Wahlen

Großstadt-Beauftragter widerspricht Merkel

Nach der Wahl in Hamburg diskutiert die CDU nun über die Konsequenzen

Die Parteivorsitzende und Bundeskanzlerin will keine Debatte, der Großstadtbeauftragte der CDU-/CSU-Bundestagsfraktion schon: Nach der Wahlniederlage in Hamburg streitet die Union über die Konsequenzen und die Frage, wie man in den Metropolen endlich mal wieder eine Wahl gewinnen kann. Denn die CDU stellt in keiner der zehn größten deutschen Städte mehr den Bürgermeister. Im Sommer 2014 ging Düsseldorf verloren, im Juni dieses Jahres droht sie mit Dresden die elftgrößte Stadt Deutschlands zu verlieren, da Amtsinhaberin Helma Orosz nicht mehr antritt.

„Die großen Städte befinden sich im Wandel, deshalb muss sich auch die CDU ändern“, sagte der Großstadtbeauftragte Kai Wegner am Montag der Berliner Morgenpost. Und Wegner kennt sich in der Großstadt aus, ist er doch Bundestagsabgeordneter aus Berlin und auch Generalsekretär der Berliner CDU.
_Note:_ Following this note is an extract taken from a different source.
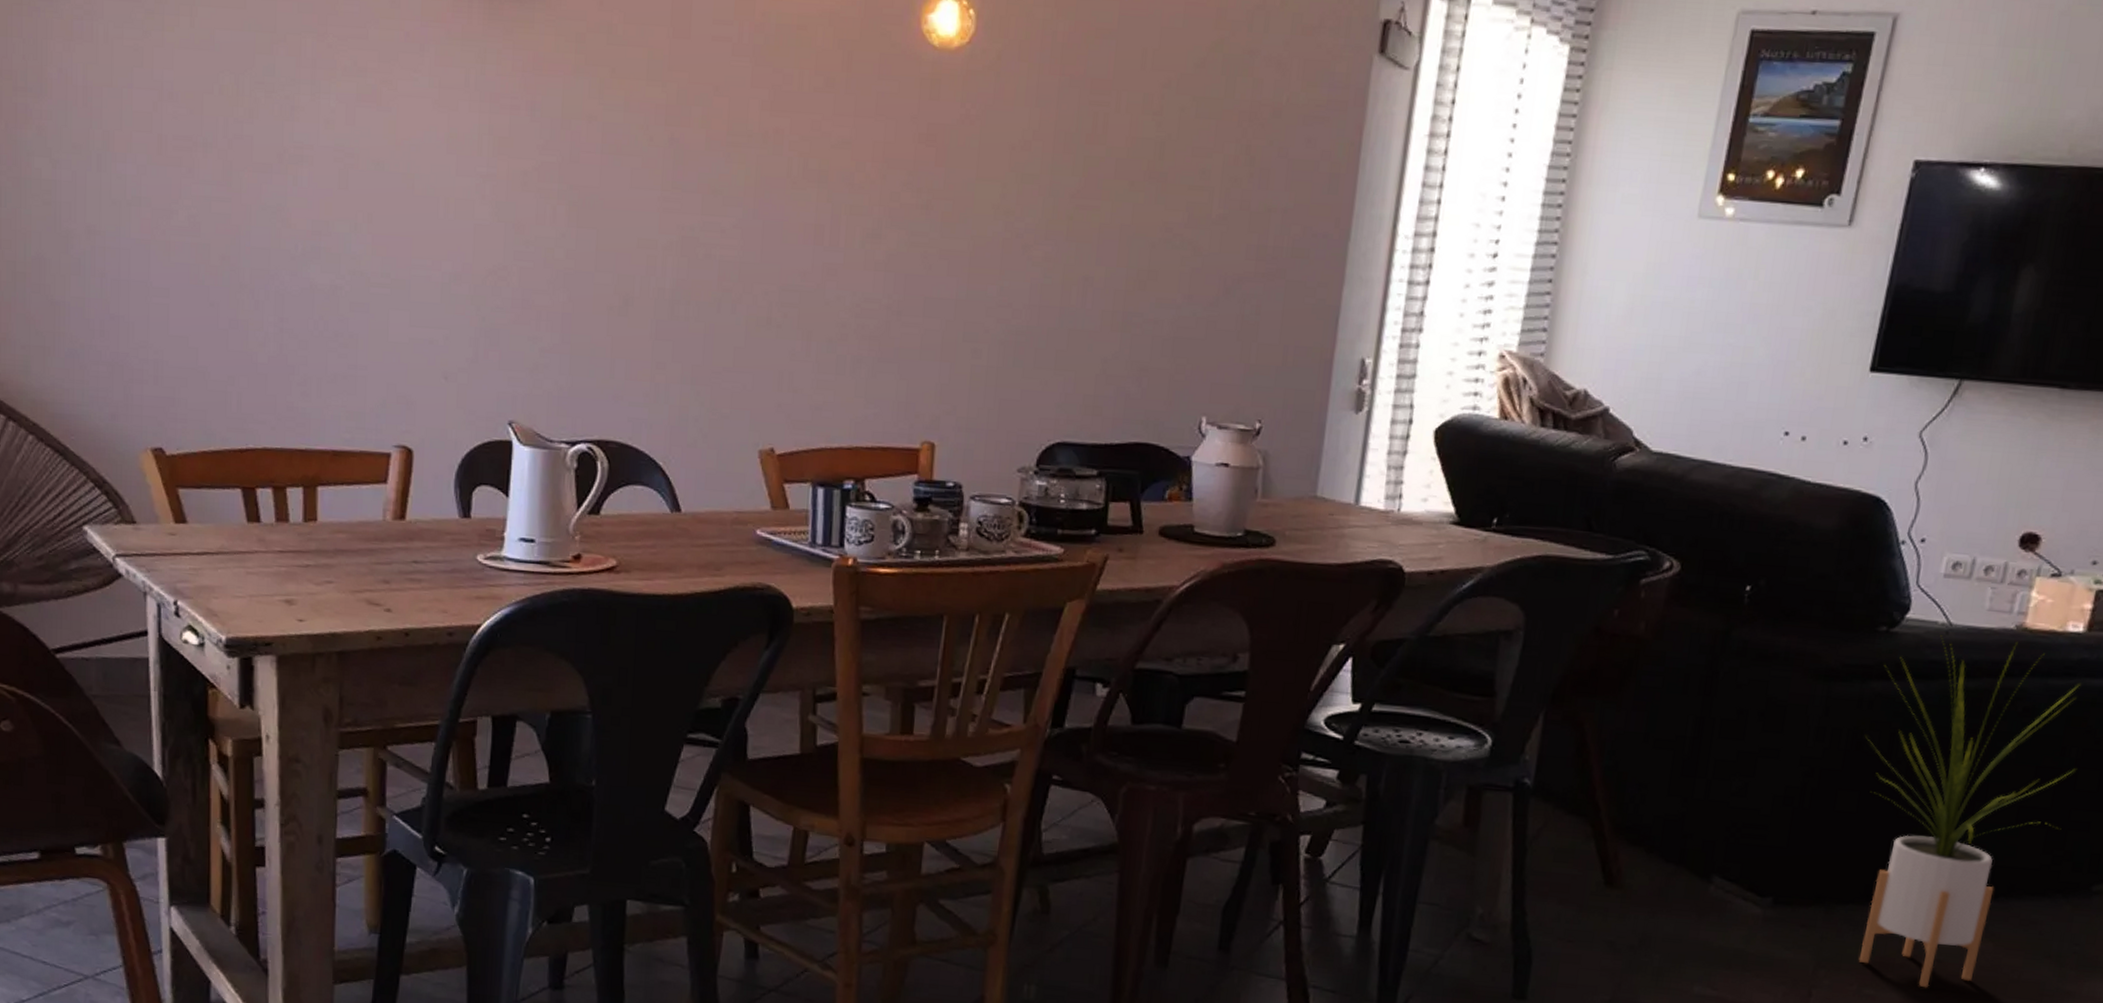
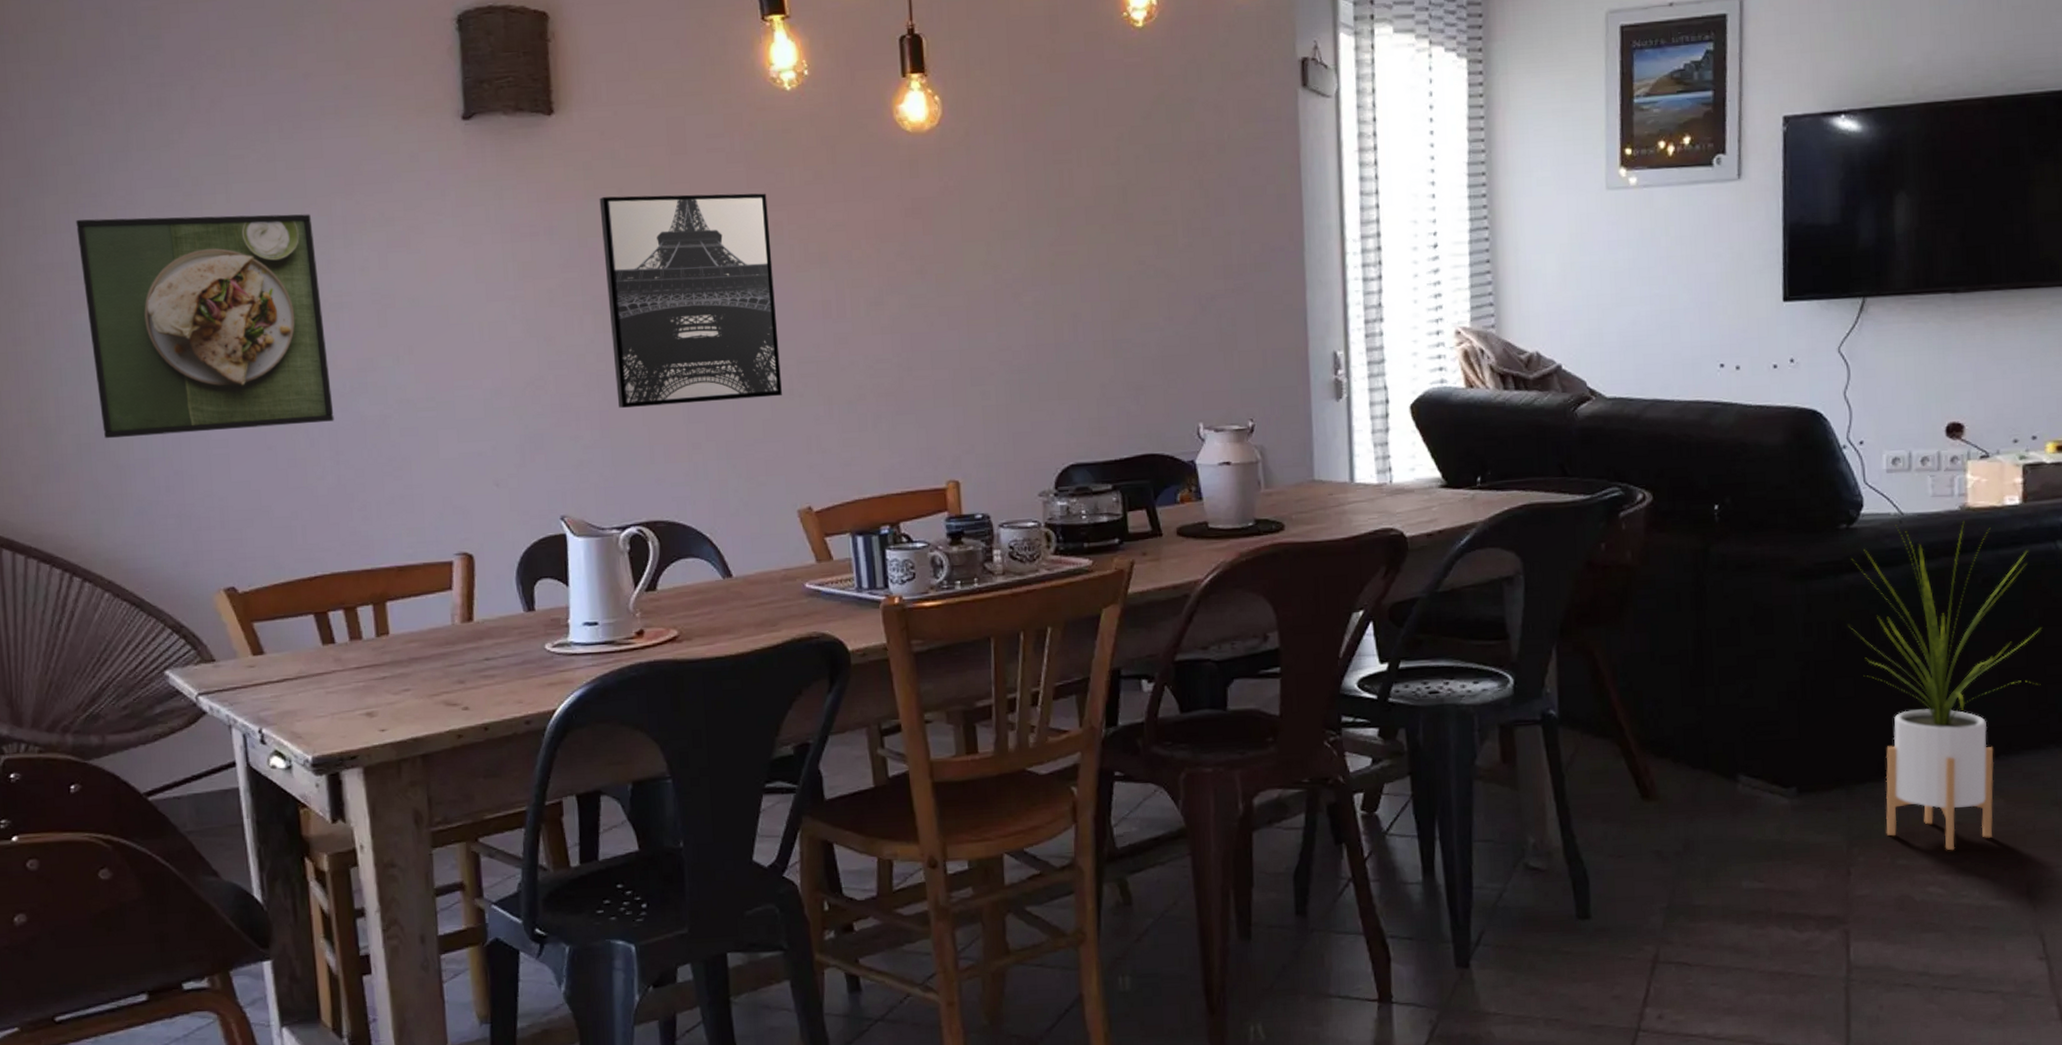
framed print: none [29,24,283,285] -> present [76,214,334,439]
wall art: none [583,76,771,324] -> present [599,193,782,408]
Die Union müsse sich in den Metropolen für andere Themen öffnen, für neue Lebens- und Familienmodelle, für gesunde Ernährung, für urbanes Grün oder eine andere Sozial- und Wohnungspolitik. „Die CDU braucht eine Frischzellenkur aus den vielfältigen urbanen Milieus“, zeigte sich Wegner überzeugt.
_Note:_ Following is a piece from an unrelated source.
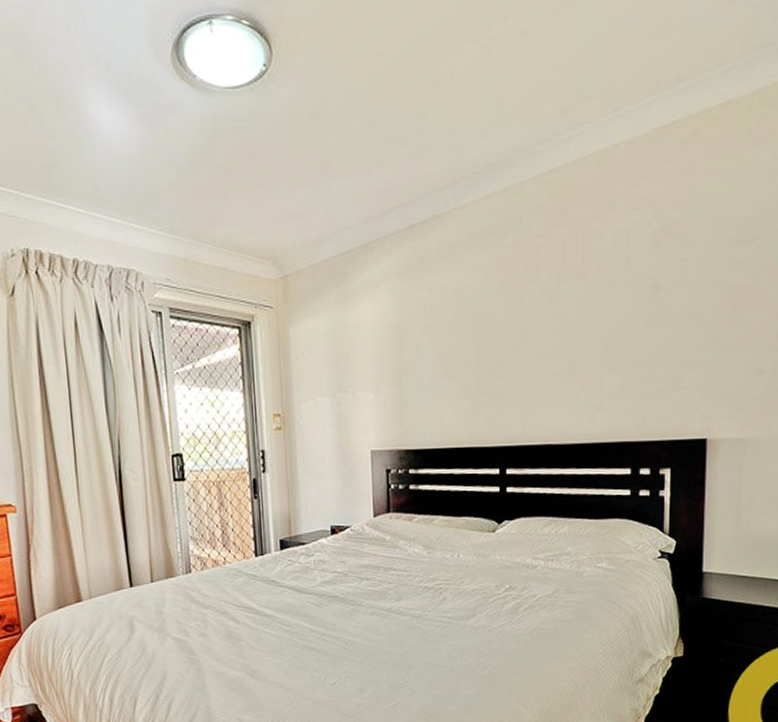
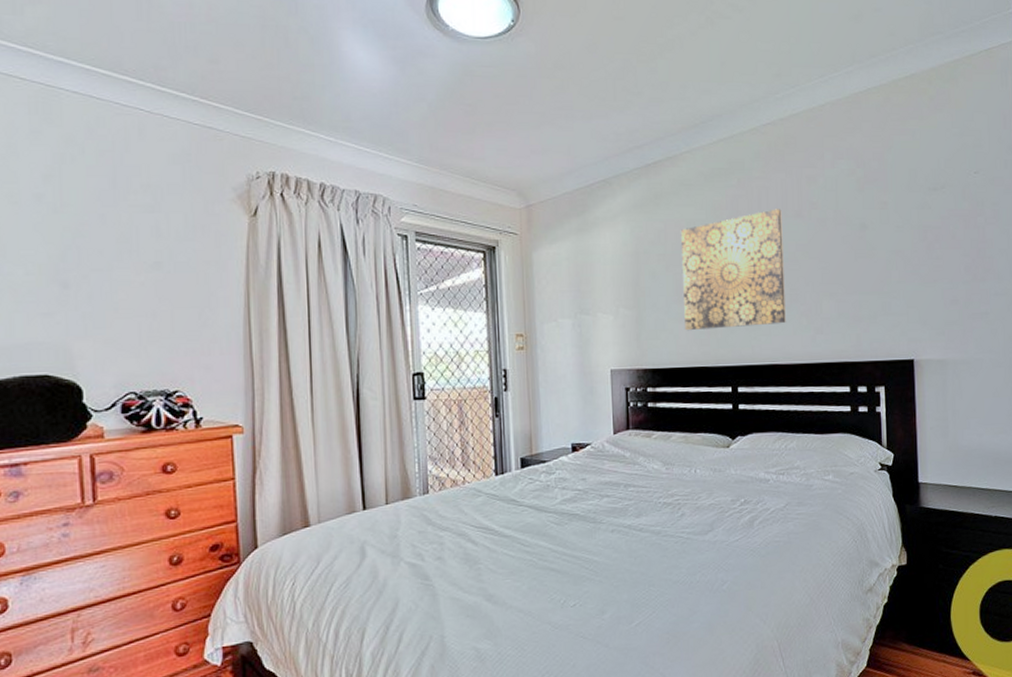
wall art: none [449,270,563,409] -> present [681,209,786,331]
Doch die Parteivorsitzende Angela Merkel sieht dies ganz anders. Sie sagte am Montag nach einer Debatte im Bundesvorstand: „Wir sollten nicht eine Stadt- und Landprogrammatik haben, sondern die CDU-Programmatik muss insgesamt stimmig sein.“ Für die Wahlniederlage der CDU, die am Sonntag in Hamburg nur auf 15,9 Prozent der Stimmen kam, hatte der CDU-Vorstand eine einfache Erklärung: keine Wechselstimmung in Hamburg, keine Machtoption für die CDU, da keine Partei mit ihr koalieren wollte. Außerdem sei Hamburgs Bürgermeister Olaf Scholz (SPD) auch vom bürgerlichen Lager unterstützt worden. „Wenn der Amtsinhaber keine Fehler macht, ist die Machtoption sehr klein“, sagte Merkel. Dem CDU-Spitzenkandidaten Dietrich Wersich gab sie ausdrücklich nicht die Schuld an dem schlechten Wahlergebnis. Der Großstadtbeauftragte Wegner sah auch das wesentlich kritischer: „Ein einfaches ,Weiter so‘ darf es nicht geben.“ Die CDU in den Städten müsse „frischer und unkonventioneller“ werden, sagte Wegner.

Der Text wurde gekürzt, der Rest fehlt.